Data in this exercise section start

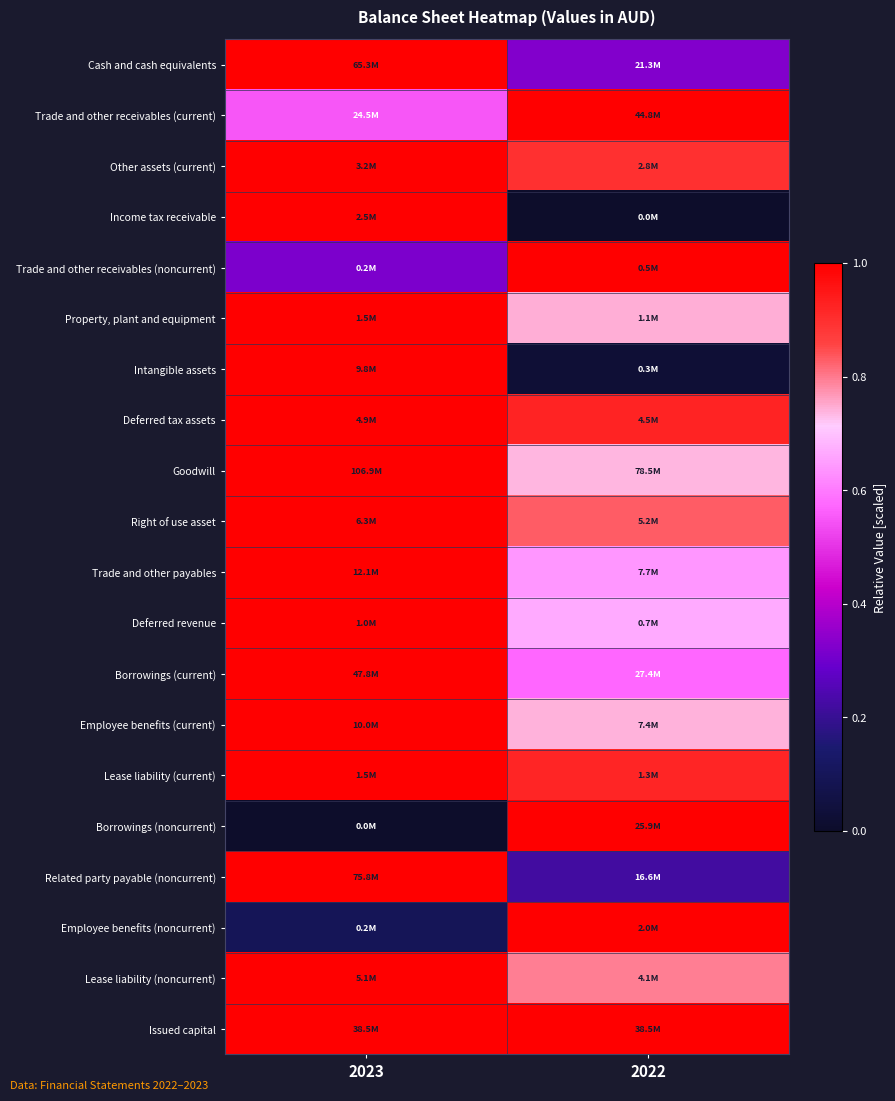

Reading right to left, transcribe all the data shown in this chart.

Cash and cash equivalents: 2022=0.3	2023=1.0
Trade and other receivables (current): 2022=1.0	2023=0.5
Other assets (current): 2022=0.9	2023=1.0
Income tax receivable: 2022=0.0	2023=1.0
Trade and other receivables (noncurrent): 2022=1.0	2023=0.3
Property, plant and equipment: 2022=0.7	2023=1.0
Intangible assets: 2022=0.0	2023=1.0
Deferred tax assets: 2022=0.9	2023=1.0
Goodwill: 2022=0.7	2023=1.0
Right of use asset: 2022=0.8	2023=1.0
Trade and other payables: 2022=0.6	2023=1.0
Deferred revenue: 2022=0.7	2023=1.0
Borrowings (current): 2022=0.6	2023=1.0
Employee benefits (current): 2022=0.7	2023=1.0
Lease liability (current): 2022=0.9	2023=1.0
Borrowings (noncurrent): 2022=1.0	2023=0.0
Related party payable (noncurrent): 2022=0.2	2023=1.0
Employee benefits (noncurrent): 2022=1.0	2023=0.1
Lease liability (noncurrent): 2022=0.8	2023=1.0
Issued capital: 2022=1.0	2023=1.0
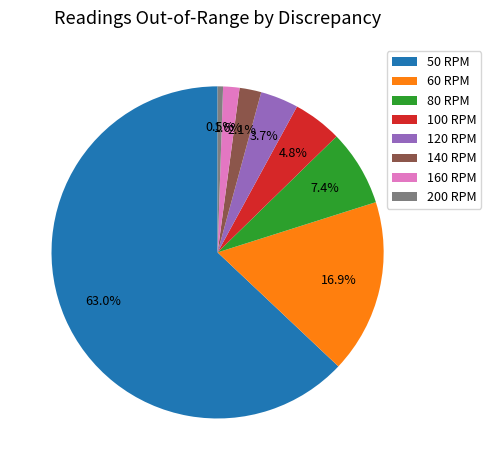

To the nearest percent, what percentage of the pie is 140 RPM?

2%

Data in this exercise section end

◆ **Directions**
Please show each line in the entries above that contains the word "Deferred". Case counts.

◆ **Answer to this task**
Deferred tax assets: 2022=0.9	2023=1.0
Deferred revenue: 2022=0.7	2023=1.0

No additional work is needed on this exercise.